Eso era lo que a mi tío más le gustaba del carnaval: disfrazarse, así el resto del año le tocara pasarlo como ciudadano ejemplar y marido juicioso. Como sería, que hubo un año en el que el carnaval lo sorprendió convaleciente de una hernia que le extirparon, por lo que el médico le recomendó quietud. Pero él no se aguantó, preparó un disfraz que no le exigiera mucho movimiento: se disfrazó de carnicero mortalmente herido de un hachazo. Para ello consiguió un uniforme blanco de dril, igual a los que usaban los carniceros en los puestos del mercado, coronado con un tocado que simulaba un hacha clavada en la cabeza, empapada ésta de sangre al igual que el uniforme.

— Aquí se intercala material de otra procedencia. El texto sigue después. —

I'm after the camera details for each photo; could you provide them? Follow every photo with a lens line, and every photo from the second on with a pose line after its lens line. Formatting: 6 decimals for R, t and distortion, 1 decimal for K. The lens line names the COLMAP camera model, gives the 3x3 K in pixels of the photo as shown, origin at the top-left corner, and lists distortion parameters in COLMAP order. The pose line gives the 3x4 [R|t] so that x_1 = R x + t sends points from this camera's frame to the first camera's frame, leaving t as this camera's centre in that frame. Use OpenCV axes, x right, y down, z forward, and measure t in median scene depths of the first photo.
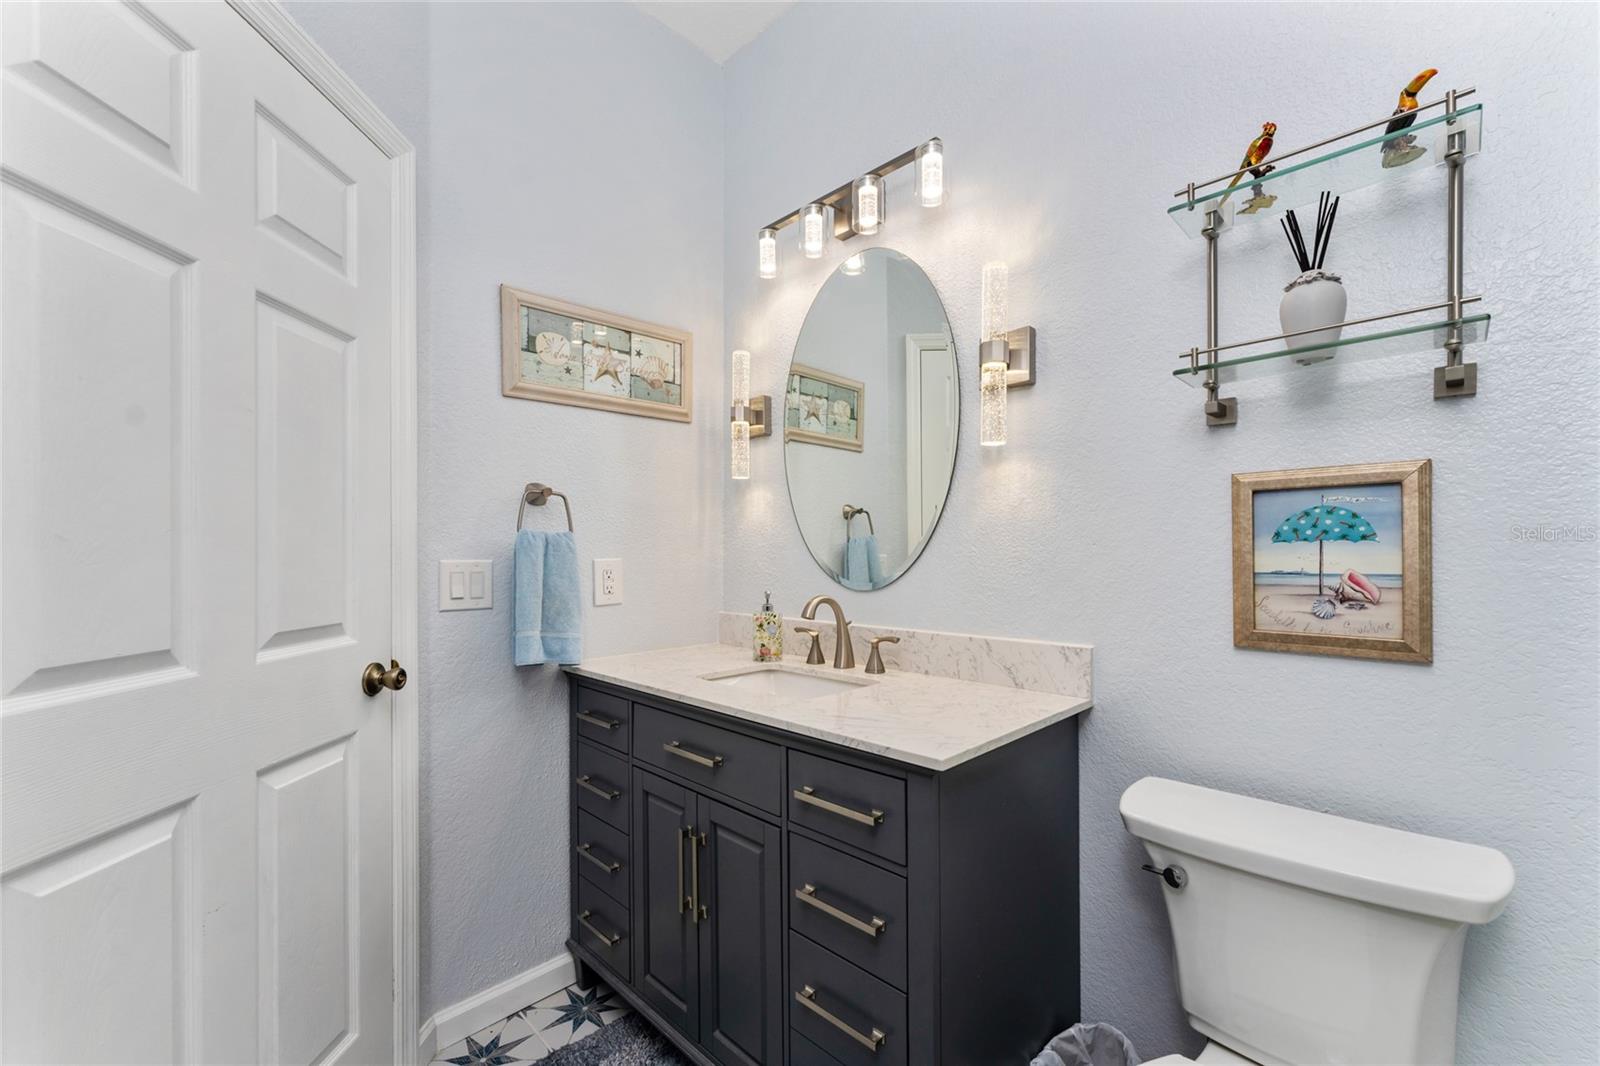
lens RADIAL K [[659.0, 0, 800.1], [0, 659.0, 551.7], [0, 0, 1]] dist [0.000485, 0.000039]
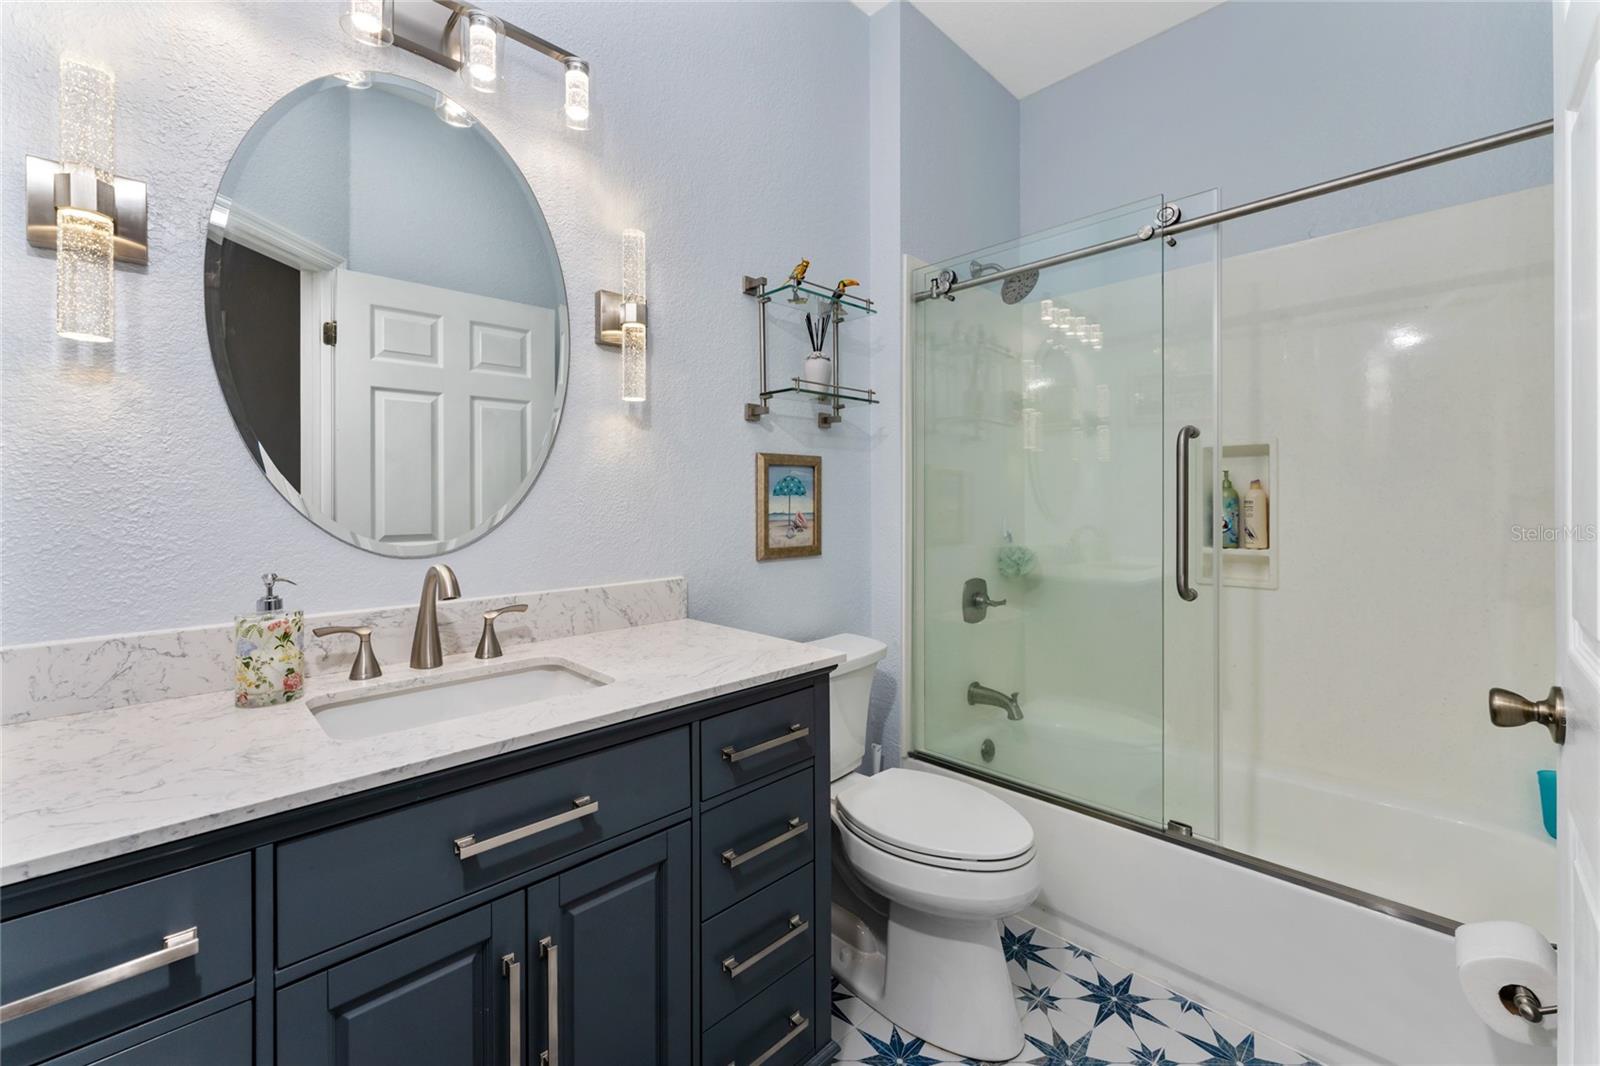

Y así salió a la calle al caer de la tarde, la hora de mayor concurrencia en las plazas, gimiendo de dolor y tambaleándose entre la gente, que le abría el paso espantada. Fue tal su interpretación, tan vívida, que a nadie se le ocurrió que pudiera ser un disfraz. Hasta la misma policía cayó en la farsa y estuvo a punto de llevarlo de urgencia al hospital.

Que el Diablo tenga en su gloria al inolvidable y carnavalero tío Arturo.